Minggu, 12 Juni 2016 16:02:20
Kepala Gatal, Kaki Digaruk
Kepala Gatal, Kaki Digaruk
Beritabatavia.com - Berita tentang Kepala Gatal, Kaki Digaruk
Sebuah istilah yang akrab di masyarakat Medan, Sumatera Utara “Kalau kepala yang gatal, kenapa kaki yang digaruk ?†sangat tepat ...
Ist.
Beritabatavia.com -
Sebuah istilah yang akrab di masyarakat Medan, Sumatera Utara Kalau kepala yang gatal, kenapa kaki yang digaruk ? sangat tepat bila dikaitkan dengan upaya pemberantasan barang-barang palsu yang sudah beredar secara masif.
Masifnya peredaran produk tiruan tidak lagi hanya di pusat-pusat perbelanjaan, tetapi sudah menjalar hingga ke warung-warung di dekat hunian masyarakat.
Berdasarkan hasil riset yang dilakukan Eugenia Mardanugraha, peneliti dari Fakultas Ekonomi Universitas Indonesia dan Masyarakat Indonesia Anti Pemalsuan (MIAP) ditemukan beragam komoditas barang palsu yang beredar di Indonesia. Dari mulai barang-barang perangkat lunak,tinta printer, pakaian, makanan dan minuman, aksesori dari kulit, serta obat-obatan dan pakaian,sepatu,barang-barang elektronik,onderdil kendaraan, pelumas, pompa, hingga pupuk. MIAP menggolongkan semua barang yang beredar tanpa izin,adalah produk palsu.
Kita semakin cemas, sebab jumlah barang-barang palsu yang biasa disebut KW setiap tahunnya terus meningkat. Akibatnya, tidak hanya kerugian Negara dari sektor pajak yang mencapai Rp 65,1 triliun pertahun.Serta kerugian konsumen karena membeli barang yang berkualitas rendah.
Tetapi, peredaran barang-barang KW ini dipastikan menjadi alasan utama bagi investor enggan untuk berinvestasi di Indonesia.

——

**Perintah Kerja 1**
Tentukan apakah tiap pernyataan ini cocok dengan artikel tentang barang palsu di atas: (a) kerugian negara dari sektor pajak mencapai Rp 65,1 triliun per tahun; (b) barang tiruan hanya beredar di pusat-pusat perbelanjaan; (c) riset soal barang palsu itu dilakukan oleh peneliti dari Fakultas Hukum. Jawab ya atau tidak untuk masing-masing, disertai kutipan persis dari artikel yang menjadi penentunya.
**Perintah Kerja 2**
Ketik ulang bagian artikel tentang barang palsu di atas, mulai dari "Minggu, 12 Juni" sampai "digaruk ?†sangat tepat ...", tanpa mengubah satu huruf pun.

**Datanya**

——

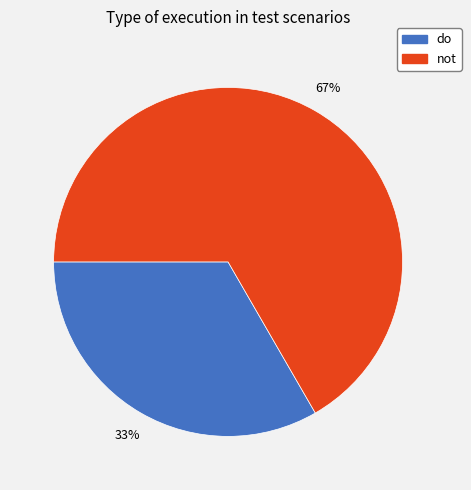

Which category accounts for the majority?

not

——

**Hasil 1**
(a) Ya: "kerugian Negara dari sektor pajak yang mencapai Rp 65,1 triliun pertahun"
(b) Tidak: "tidak lagi hanya di pusat-pusat perbelanjaan, tetapi sudah menjalar hingga ke warung-warung di dekat hunian masyarakat"
(c) Tidak: "peneliti dari Fakultas Ekonomi Universitas Indonesia"

**Hasil 2**
Minggu, 12 Juni 2016 16:02:20
Kepala Gatal, Kaki Digaruk
Kepala Gatal, Kaki Digaruk
Beritabatavia.com - Berita tentang Kepala Gatal, Kaki Digaruk
Sebuah istilah yang akrab di masyarakat Medan, Sumatera Utara “Kalau kepala yang gatal, kenapa kaki yang digaruk ?†sangat tepat ...